Soal Kerawanan Keamanan Kios, Paguyuban Pedagang Pasar Muncar Bisa Ajukan Kepada Bupati

Soal Kerawanan Keamanan Kios, Paguyuban Pedagang Pasar Muncar Bisa Ajukan Kepada Bupati

Faktanews.co.id.-(Banyuwangi)-Dinas Perindustrian dan Perdagangan (Disperindag) Kabupaten Banyuwangi berharap pihak penghuni kios Pasar Muncar melakukan koordinasi dengan pihak keamanan pemerintah Banyuwangi.

Ini disampaikan terkait informasi Paguyuban pedagang pasar daerah Muncar menuntut hak keamanan utamanya saat kios mereka sudah tutup jualan.

Ketua koordinator pedagang pasar Muncar, Abdul Hakim menjelaskan pada Faktanews, Dipasar Muncar sudah sering terjadi pembobolan toko didalam pasar bahkan kotak amal anak yatim sempat ikut hilang karena rawannya keamanan.

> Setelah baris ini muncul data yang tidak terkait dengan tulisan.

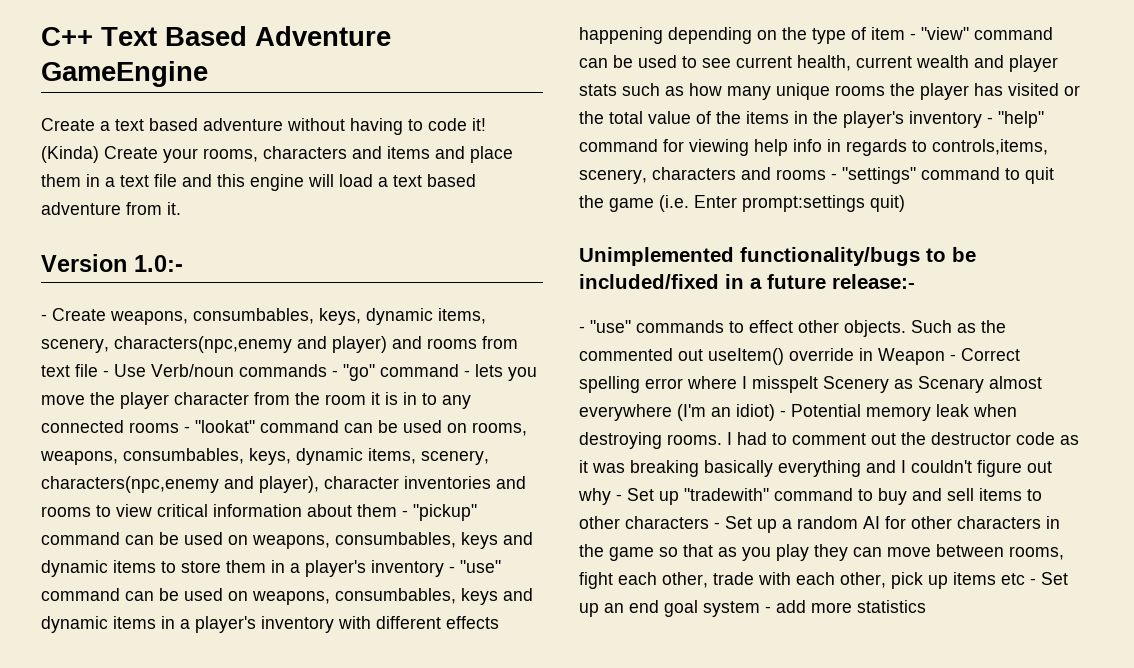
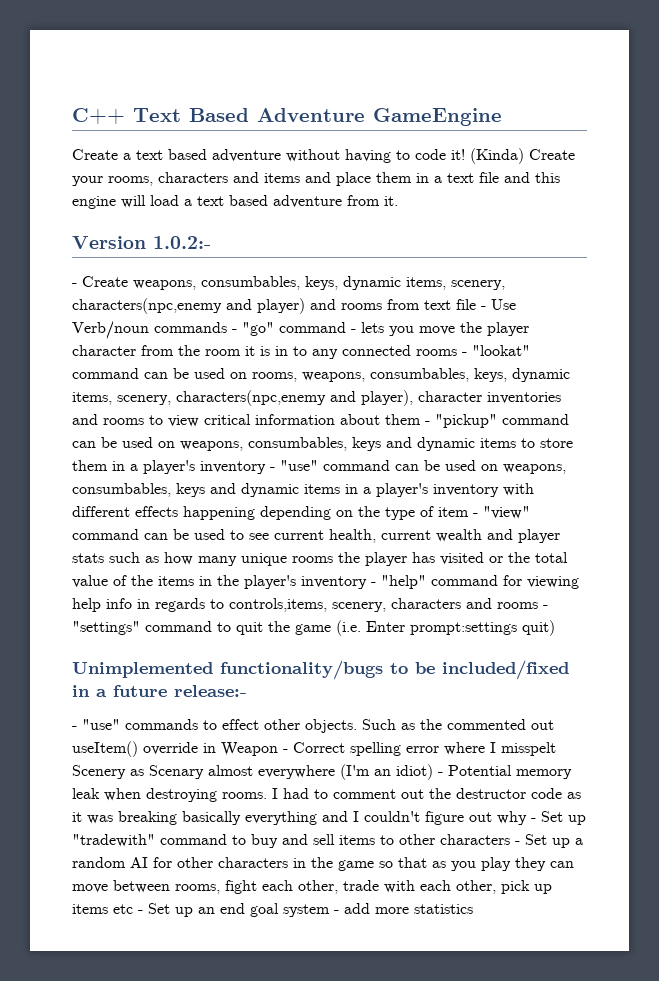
[134,255,183,272] 1.0:- -> [153,236,211,249] 1.0.2:-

“kawan kawan pasar ini sudah lama usul pengajuan terkait keamanan, misalkan pintu dan terkait satpamnya, Pihak pasar bilang, tidak punya uang kas, padahal setiap hari pedagang yang ada di pasar ditarik retribusi oleh pengelolah pasar,” katanya.

Lebih jauh, wakil ketua paguyuban pasar Muncar, Saihu mengungkapkan, keluhan paguyuban diantaranya meminta untuk dipasang pintu dipasar.

“Sudah kita ajukan ke Disperindag dan sudah difoto foto juga lokasinya, tapi belum terealisasi,”ungkapnya

Sementara itu Plt. Kabid Pasar pada Dinas Perindustrian dan Perdagangan Kabupaten Banyuwangi. Priyono SH.MM (Oyong) mengatakan, di pasar Muncar terdapat perkumpulan atau paguyuban pedagang pasar, mereka bisa menjadi sarana menyampaikan permintaan pengamanan kepada pihak pemerintah.

“Paguyuban bisa membuat surat kepada Bupati untuk minta pengamanan trantib Kecamatan setempat atau kepada Satpol PP,” katanya,(11/7/2018).

Menurut Oyong, di area sekitar pasar Muncar ada beberapa tempat ruang kosong.

“juga bisa digunakan untuk pos keamanan pasar,”jelasnya.

Berkaitan permintaan kebutuhan pembangunan pintu masuk dan ruang pengamanan pasar yang diajukan paguyuban pasar setempat.(kin).